A similar story unfolds among non-farm rural households. Their dependence on labour income has dropped sharply from 54% to 26% over five years, while their average monthly income stood at ₹11,438.
Earnings from private and public sector jobs have increased at a robust 23% annual rate. These shifts point to a structural transformation in rural employment patterns, driven not by productivity gains but by necessity.
Temporary government support has masked deeper vulnerabilities, but unless structural reforms unlock new avenues for rural employment and income generation, the crisis will only intensify.
Credit and Consumption
Bank lending patterns highlight a divergence between rural wages and borrowing trends. Over the past five years, rural credit has expanded at an annual pace of 11.5%, with personal loans driving much of this growth.
Agricultural lending has risen by 11% annually, while personal loans have grown at 16%. Meanwhile, credit to transport operators has increased by 11.8%, construction by 2%, trade by 7.6%, and services by 9.1%.
Industry lags further behind at 6.3%.
Historically, rural credit and wage growth have been closely correlated. Between 2009-10 and 2013-14, agricultural GVA grew at 3.5% annually, yet rural wages expanded at 6% per year.
During this period, credit to the rural sector increased by 13% annually, supporting higher incomes. The past five years, however, have told a different story.
Even as GVA climbs at 4.7% annually, real rural wages have shrunk by 0.6%, illustrating the stark disconnect between output growth and earnings. Loan growth has slowed to 11.5%, primarily driven by consumption rather than productive investments.
The share of rural bank credit flowing into gross fixed capital formation has steadily declined. In 2002-03, nearly 96% of agricultural loans were directed toward capital investment.
By 2022-23, this had fallen to 37%, reflecting a shift away from productivity-enhancing lending. Instead, rural borrowing is increasingly financing consumption.
Household ownership of televisions, two-wheelers, and smartphones has surged, with auto loans growing at an annual rate of 14.6% and personal loans—particularly those secured against property—rising by 21.8%.
Food Inflation Puzzle
Notwithstanding the rise in leveraged consumption in recent years, the national levels Household Consumption Expenditure survey shows a sharp slowdown in real consumption in rural and urban areas to 3.3% and 2.8% respectively. However, the food consumption patterns present another anomaly. It suggests that per capita spending on food, particularly cereals, has declined in real terms.
Adjusted for free food distribution, nominal monthly per capita expenditure on cereals in rural areas grew at just 2.5% annually between 2011-12 and 2023-24, while inflation averaged 5.6%.
The real decline in spending contradicts national income data, which shows that personal final consumption expenditure on cereals and bread grew at 4.4% annually—higher than the agricultural production growth of 2.1%.
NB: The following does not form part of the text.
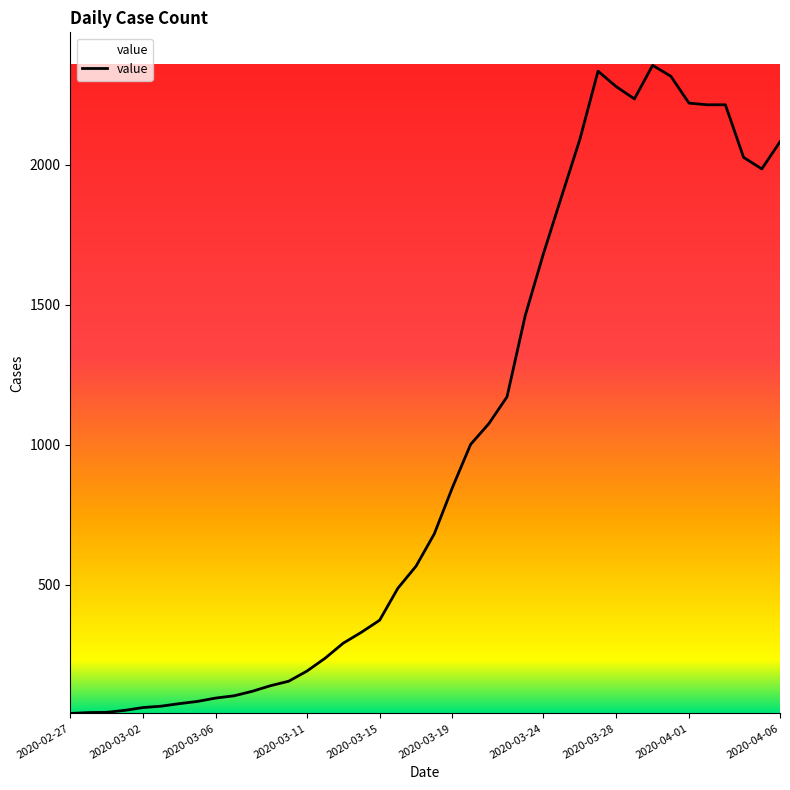

What is the difference between the maximum and minimum values?

2315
Rural economic stress is no longer just a warning sign—it is a crisis in motion. Rising disguised unemployment, falling real wages, and decelerating nominal growth indicate structural imbalances.
With ruralisation accelerating and economic cracks widening, policymakers must take bold steps to generate sustainable rural employment, redirect credit to productive enterprises, and prevent the deepening wage stagnation from becoming a drag on broader economic growth.